[Extracted records]
[Start of section]
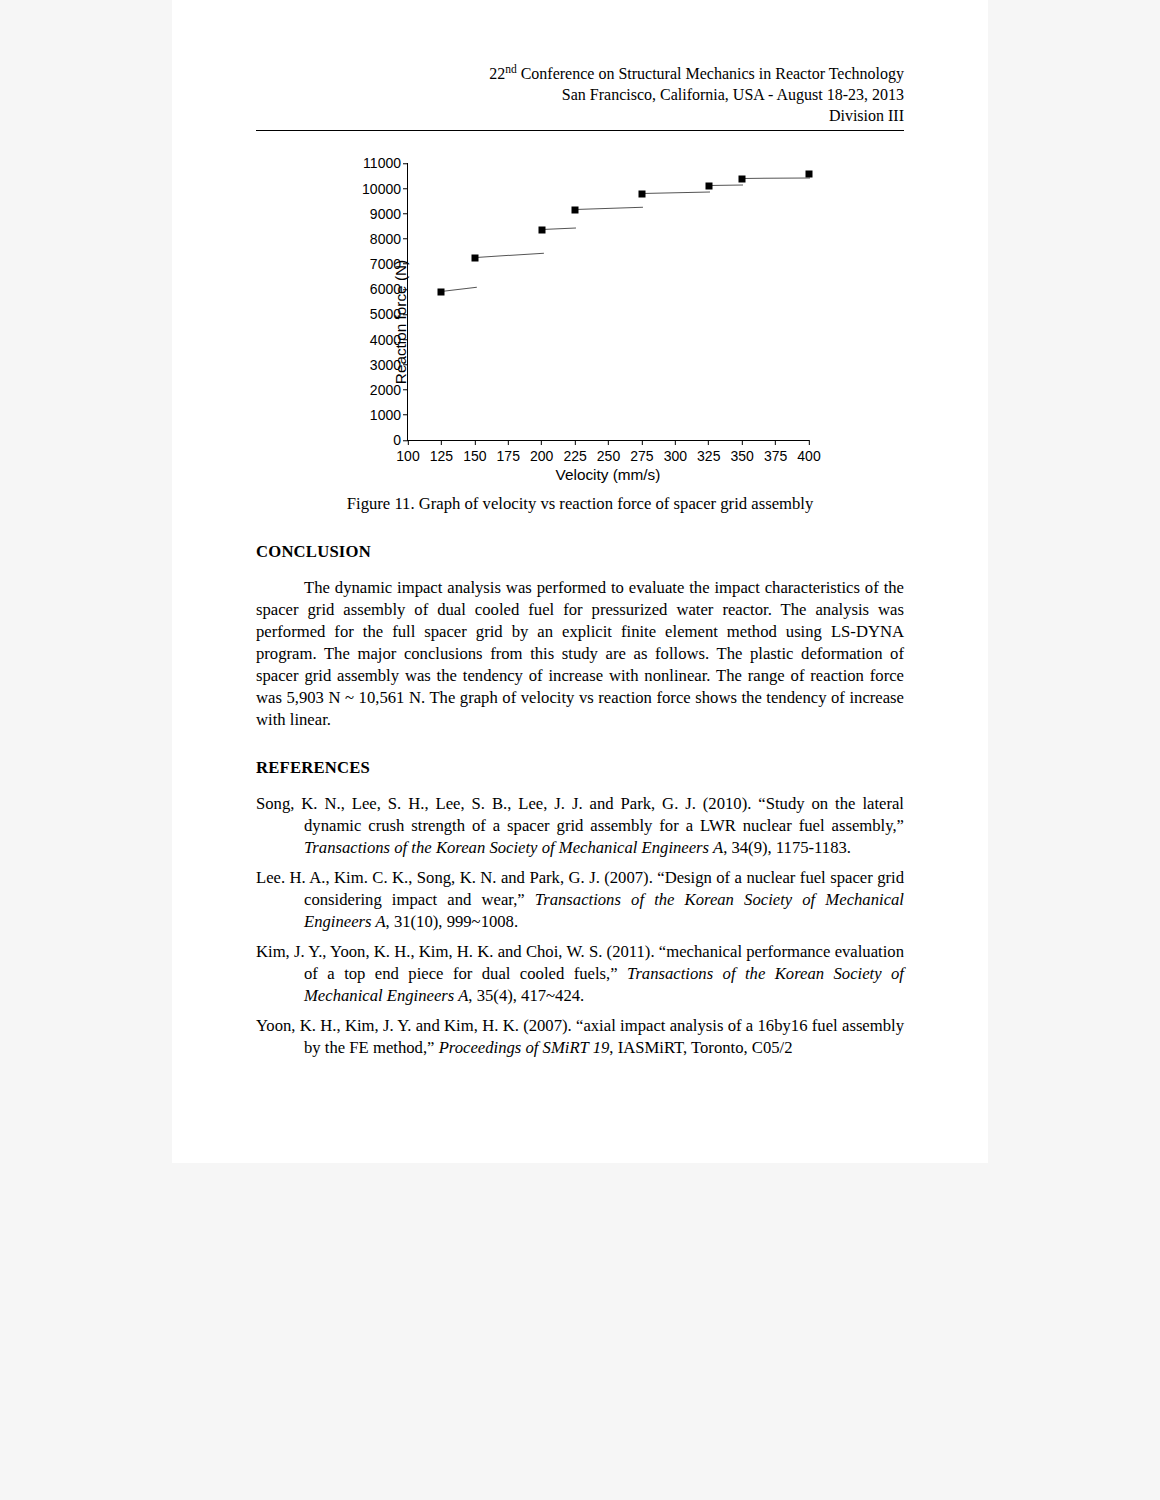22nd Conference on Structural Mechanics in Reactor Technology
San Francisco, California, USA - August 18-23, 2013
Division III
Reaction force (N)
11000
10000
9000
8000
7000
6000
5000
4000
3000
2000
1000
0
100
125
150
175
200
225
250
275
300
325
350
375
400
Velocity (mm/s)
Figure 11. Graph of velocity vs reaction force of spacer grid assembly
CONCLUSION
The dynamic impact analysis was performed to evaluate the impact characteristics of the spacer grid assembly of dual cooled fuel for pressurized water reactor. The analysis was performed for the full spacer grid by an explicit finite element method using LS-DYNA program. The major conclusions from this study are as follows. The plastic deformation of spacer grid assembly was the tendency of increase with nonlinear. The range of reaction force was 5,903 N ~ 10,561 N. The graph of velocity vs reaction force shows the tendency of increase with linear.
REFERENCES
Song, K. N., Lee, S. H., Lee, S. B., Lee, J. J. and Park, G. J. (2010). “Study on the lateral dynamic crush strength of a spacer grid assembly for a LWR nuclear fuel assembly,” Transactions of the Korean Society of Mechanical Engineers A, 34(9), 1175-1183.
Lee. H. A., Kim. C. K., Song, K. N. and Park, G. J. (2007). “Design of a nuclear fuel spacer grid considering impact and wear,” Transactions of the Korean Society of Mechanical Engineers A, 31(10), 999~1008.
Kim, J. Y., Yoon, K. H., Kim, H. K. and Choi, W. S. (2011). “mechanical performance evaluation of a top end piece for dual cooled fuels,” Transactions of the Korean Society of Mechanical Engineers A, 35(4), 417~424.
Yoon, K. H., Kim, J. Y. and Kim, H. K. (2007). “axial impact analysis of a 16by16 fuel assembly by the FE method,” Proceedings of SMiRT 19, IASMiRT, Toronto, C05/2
[End of section]
[Start of section]
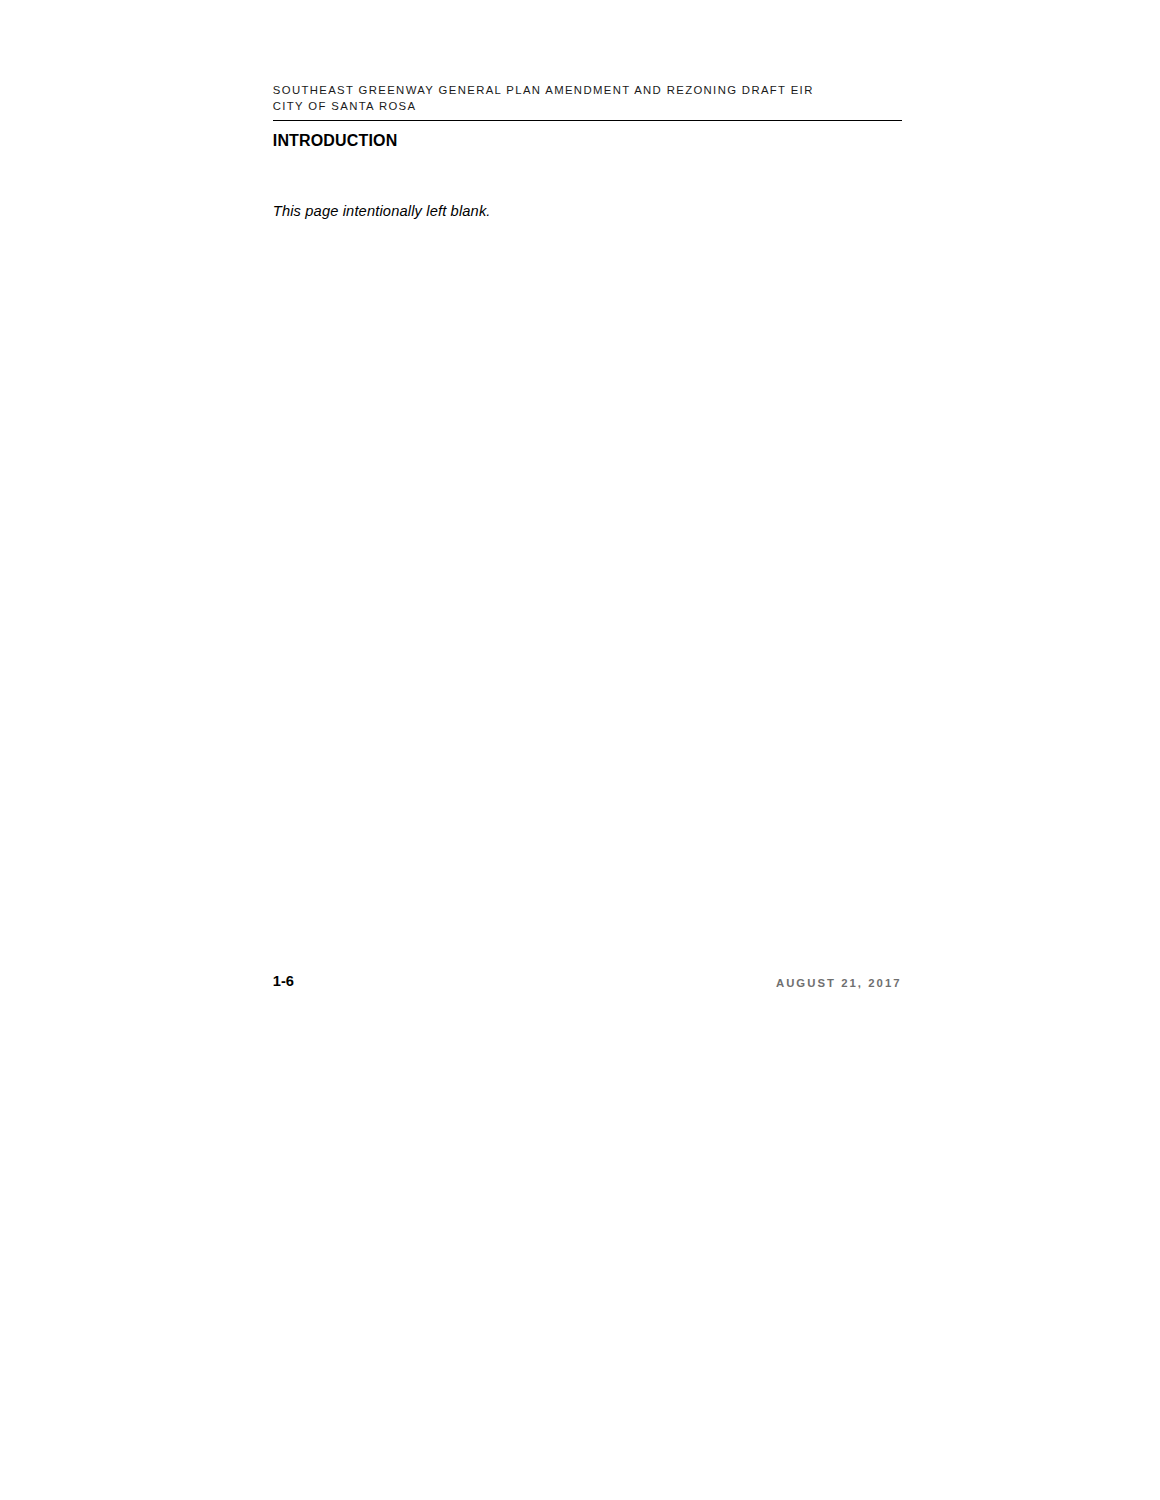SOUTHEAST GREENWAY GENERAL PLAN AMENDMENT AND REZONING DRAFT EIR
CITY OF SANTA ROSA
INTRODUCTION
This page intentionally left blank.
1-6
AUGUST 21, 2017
[End of section]
[Start of section]
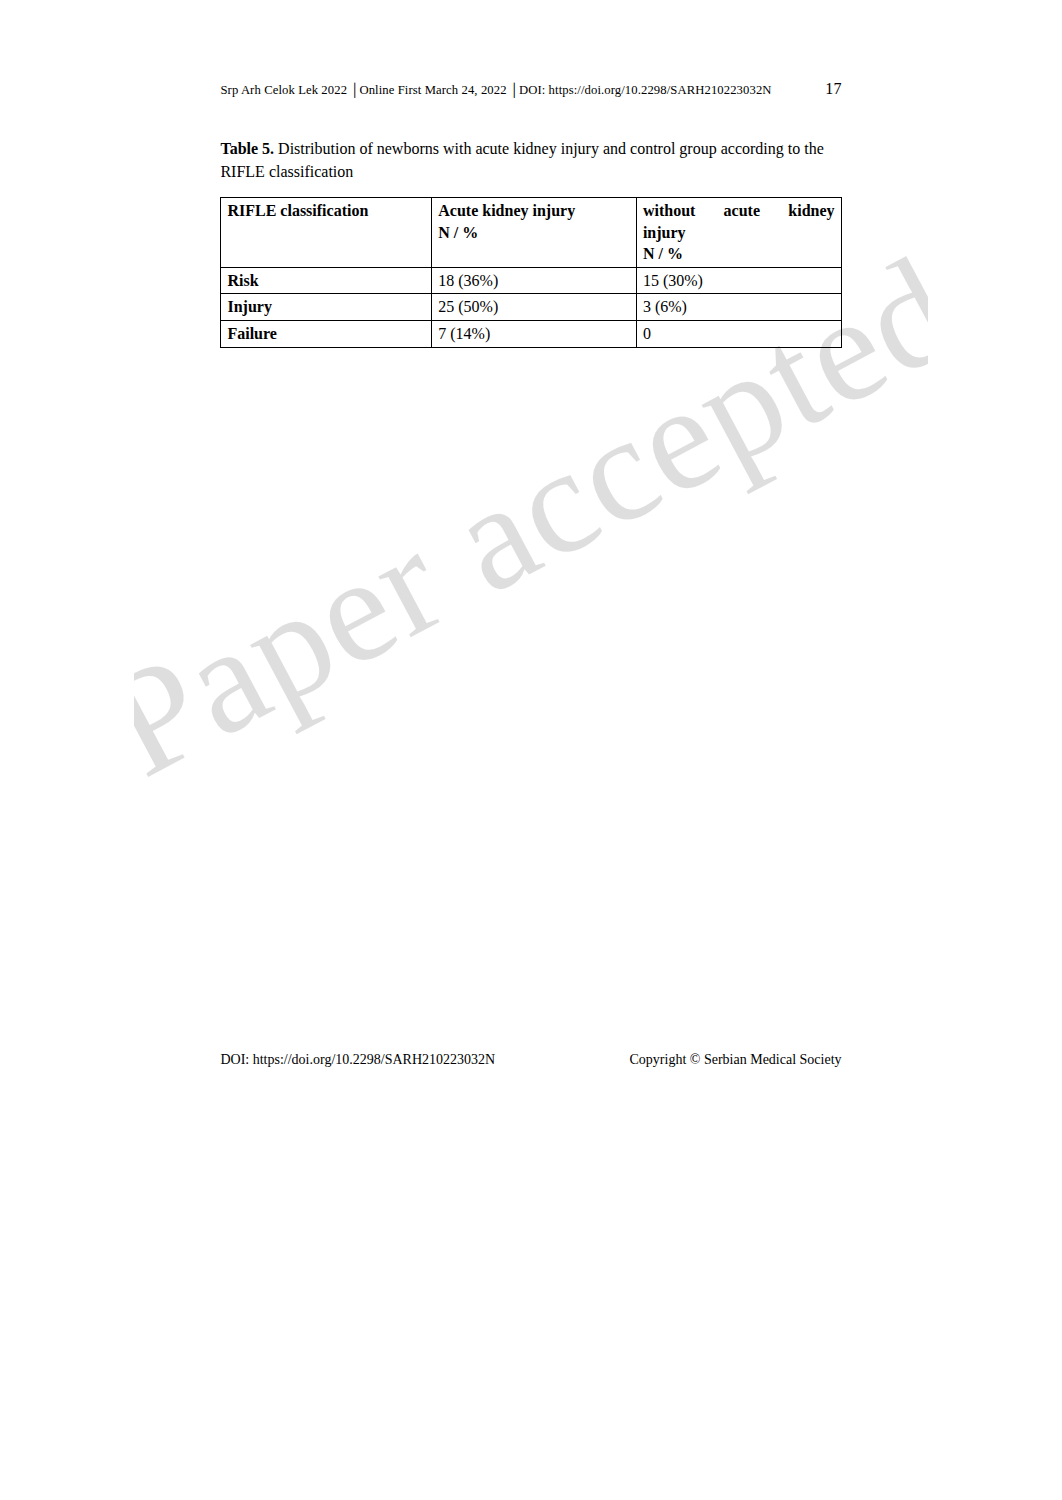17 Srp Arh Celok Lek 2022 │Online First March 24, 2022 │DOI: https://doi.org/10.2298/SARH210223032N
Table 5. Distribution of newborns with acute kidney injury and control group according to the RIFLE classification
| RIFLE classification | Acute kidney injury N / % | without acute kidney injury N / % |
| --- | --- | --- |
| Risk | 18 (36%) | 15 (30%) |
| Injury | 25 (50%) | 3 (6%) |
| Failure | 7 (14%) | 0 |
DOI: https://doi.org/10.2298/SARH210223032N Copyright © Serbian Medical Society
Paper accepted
[End of section]
### TASK INSTRUCTIONS:
In the entries above, find every line with the word "Korean" and list it.

### WRITTEN SOLUTION:
Song, K. N., Lee, S. H., Lee, S. B., Lee, J. J. and Park, G. J. (2010). “Study on the lateral dynamic crush strength of a spacer grid assembly for a LWR nuclear fuel assembly,” Transactions of the Korean Society of Mechanical Engineers A, 34(9), 1175-1183.
Lee. H. A., Kim. C. K., Song, K. N. and Park, G. J. (2007). “Design of a nuclear fuel spacer grid considering impact and wear,” Transactions of the Korean Society of Mechanical Engineers A, 31(10), 999~1008.
Kim, J. Y., Yoon, K. H., Kim, H. K. and Choi, W. S. (2011). “mechanical performance evaluation of a top end piece for dual cooled fuels,” Transactions of the Korean Society of Mechanical Engineers A, 35(4), 417~424.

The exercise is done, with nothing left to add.